Department of Diagnostic Radiology, Uppsala University Hospital, Uppsala, Sweden.
Thromb Res. 2010 Aug;126(2):107-12. doi: 10.1016/j.thromres.2010.05.011.
Pelvic deep vein thrombosis (DVT) is difficult to diagnose during pregnancy. In a two-center trial, we evaluated the agreement between ultrasonography and magnetic resonance imaging (MRI) in diagnosing the extent of DVT into the pelvic veins during pregnancy.
Pregnant women with proximal DVT were examined both with ultrasound and MRI as part of a study designed for treatment of DVT during pregnancy. Ultrasound was performed using color flow by specialist in vascular ultrasound with Doppler and compression techniques. The MRI sequences consisted of a 2D Time of Flight angiography with arterial flow suppression and maximum intensity projection reconstructions; a 3D, T1-w-prepared gradient echo sequence with fat saturation for thrombus imaging; a steady-state free precession sequence; and a Turbo-Spin-Echo. No contrast agent was used. Proportion of agreement (kappa) for detection of DVT in individual veins was measured for different ipsilateral veins and inferior vena cava.

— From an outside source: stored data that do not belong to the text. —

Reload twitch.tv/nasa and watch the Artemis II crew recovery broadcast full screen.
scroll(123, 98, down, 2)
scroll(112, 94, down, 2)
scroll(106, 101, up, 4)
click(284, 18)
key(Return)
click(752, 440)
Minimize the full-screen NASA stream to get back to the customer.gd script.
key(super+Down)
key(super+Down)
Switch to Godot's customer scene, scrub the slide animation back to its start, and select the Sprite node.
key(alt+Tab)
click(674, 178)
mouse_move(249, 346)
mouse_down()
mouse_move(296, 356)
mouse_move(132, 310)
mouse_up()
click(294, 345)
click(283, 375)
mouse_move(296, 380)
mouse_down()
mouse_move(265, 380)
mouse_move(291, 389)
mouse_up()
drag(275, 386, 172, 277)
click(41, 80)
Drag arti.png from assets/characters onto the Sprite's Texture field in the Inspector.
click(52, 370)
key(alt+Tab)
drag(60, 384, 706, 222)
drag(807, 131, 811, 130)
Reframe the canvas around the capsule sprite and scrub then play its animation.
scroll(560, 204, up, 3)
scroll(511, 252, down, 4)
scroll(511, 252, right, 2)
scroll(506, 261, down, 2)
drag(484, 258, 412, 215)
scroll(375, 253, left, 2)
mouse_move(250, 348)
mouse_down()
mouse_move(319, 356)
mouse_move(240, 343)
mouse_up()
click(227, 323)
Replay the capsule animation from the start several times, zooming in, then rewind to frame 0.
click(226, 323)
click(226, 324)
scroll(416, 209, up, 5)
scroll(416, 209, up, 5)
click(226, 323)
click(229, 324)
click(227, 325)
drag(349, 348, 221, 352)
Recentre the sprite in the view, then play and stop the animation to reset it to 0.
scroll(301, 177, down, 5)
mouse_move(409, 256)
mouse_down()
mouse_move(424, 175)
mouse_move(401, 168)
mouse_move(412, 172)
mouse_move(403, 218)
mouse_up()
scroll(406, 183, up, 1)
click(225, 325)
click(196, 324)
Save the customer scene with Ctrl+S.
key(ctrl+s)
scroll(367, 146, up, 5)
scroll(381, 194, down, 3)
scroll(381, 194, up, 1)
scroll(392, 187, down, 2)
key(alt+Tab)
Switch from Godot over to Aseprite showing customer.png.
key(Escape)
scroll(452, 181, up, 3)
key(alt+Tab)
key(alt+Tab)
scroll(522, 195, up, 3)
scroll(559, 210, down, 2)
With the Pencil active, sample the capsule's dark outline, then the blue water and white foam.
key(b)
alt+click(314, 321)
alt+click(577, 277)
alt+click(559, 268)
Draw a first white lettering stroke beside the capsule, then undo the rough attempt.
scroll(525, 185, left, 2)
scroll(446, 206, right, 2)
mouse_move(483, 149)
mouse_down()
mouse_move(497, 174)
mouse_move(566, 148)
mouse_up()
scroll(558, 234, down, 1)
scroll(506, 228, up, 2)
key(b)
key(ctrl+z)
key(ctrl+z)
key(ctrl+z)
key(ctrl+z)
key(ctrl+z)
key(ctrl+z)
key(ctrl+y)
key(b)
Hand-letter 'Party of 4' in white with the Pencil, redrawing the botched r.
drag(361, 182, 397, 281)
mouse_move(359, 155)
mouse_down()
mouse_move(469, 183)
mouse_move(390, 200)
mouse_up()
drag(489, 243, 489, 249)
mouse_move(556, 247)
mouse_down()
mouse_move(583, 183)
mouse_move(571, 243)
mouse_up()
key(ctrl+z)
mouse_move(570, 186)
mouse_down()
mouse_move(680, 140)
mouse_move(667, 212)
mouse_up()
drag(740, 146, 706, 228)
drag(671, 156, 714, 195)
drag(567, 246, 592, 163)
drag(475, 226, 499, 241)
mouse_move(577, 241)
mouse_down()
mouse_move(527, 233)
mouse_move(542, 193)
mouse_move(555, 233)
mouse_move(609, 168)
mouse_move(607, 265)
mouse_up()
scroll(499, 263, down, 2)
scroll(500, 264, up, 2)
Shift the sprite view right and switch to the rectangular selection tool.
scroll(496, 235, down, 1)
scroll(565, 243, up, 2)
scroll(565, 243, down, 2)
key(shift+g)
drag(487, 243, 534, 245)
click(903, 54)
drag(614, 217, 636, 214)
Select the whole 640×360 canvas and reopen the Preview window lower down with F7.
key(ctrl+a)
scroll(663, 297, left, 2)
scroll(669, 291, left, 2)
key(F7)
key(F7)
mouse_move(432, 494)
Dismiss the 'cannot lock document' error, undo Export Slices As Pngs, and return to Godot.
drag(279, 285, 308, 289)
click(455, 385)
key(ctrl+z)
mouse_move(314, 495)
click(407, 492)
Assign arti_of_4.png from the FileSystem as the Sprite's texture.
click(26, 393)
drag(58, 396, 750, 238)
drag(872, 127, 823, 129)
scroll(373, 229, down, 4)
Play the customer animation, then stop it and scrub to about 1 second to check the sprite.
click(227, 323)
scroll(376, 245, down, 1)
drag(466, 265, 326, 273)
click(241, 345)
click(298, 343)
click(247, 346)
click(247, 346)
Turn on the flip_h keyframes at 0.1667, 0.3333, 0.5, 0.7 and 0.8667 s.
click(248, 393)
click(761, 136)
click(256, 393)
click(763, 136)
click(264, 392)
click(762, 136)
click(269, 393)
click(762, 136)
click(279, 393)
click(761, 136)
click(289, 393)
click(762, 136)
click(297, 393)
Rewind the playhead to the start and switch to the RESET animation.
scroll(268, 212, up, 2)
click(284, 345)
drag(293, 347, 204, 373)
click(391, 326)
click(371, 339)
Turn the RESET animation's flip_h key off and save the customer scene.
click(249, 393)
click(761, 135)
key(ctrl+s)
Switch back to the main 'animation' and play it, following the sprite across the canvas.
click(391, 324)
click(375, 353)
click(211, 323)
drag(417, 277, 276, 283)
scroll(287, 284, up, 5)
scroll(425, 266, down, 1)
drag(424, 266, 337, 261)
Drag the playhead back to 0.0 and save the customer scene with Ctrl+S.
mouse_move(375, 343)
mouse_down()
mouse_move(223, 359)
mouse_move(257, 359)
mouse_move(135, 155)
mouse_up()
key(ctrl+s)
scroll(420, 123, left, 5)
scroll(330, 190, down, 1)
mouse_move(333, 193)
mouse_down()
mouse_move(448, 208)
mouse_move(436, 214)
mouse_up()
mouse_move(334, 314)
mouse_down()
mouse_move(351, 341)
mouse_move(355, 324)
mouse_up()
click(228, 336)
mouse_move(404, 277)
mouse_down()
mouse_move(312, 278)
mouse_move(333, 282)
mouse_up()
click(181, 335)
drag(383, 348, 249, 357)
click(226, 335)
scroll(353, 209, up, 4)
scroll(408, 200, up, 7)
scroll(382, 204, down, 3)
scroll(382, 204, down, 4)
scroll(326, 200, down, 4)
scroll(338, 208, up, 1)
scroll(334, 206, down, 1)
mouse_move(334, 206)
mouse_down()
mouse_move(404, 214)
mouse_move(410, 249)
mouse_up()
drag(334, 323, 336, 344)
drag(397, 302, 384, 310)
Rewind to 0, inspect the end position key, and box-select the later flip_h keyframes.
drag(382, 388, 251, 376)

All 27 patients were imaged with both techniques at an average gestational age of 29 weeks (range 23-39). Three cases (11.5%) of DVT in the pelvic veins were missed on ultrasound but detected by MRI. The upper limit of the DVT was always depicted at a higher (20 cases, 65.4%) or the same level (seven cases, 34.6%) on MRI than on ultrasound. Agreement expressed as kappa was 0.33 (95% CI 0.27-0.40) demonstrating only fair agreement. In one woman the thrombus had propagated into the inferior vena cava, shown only on MRI.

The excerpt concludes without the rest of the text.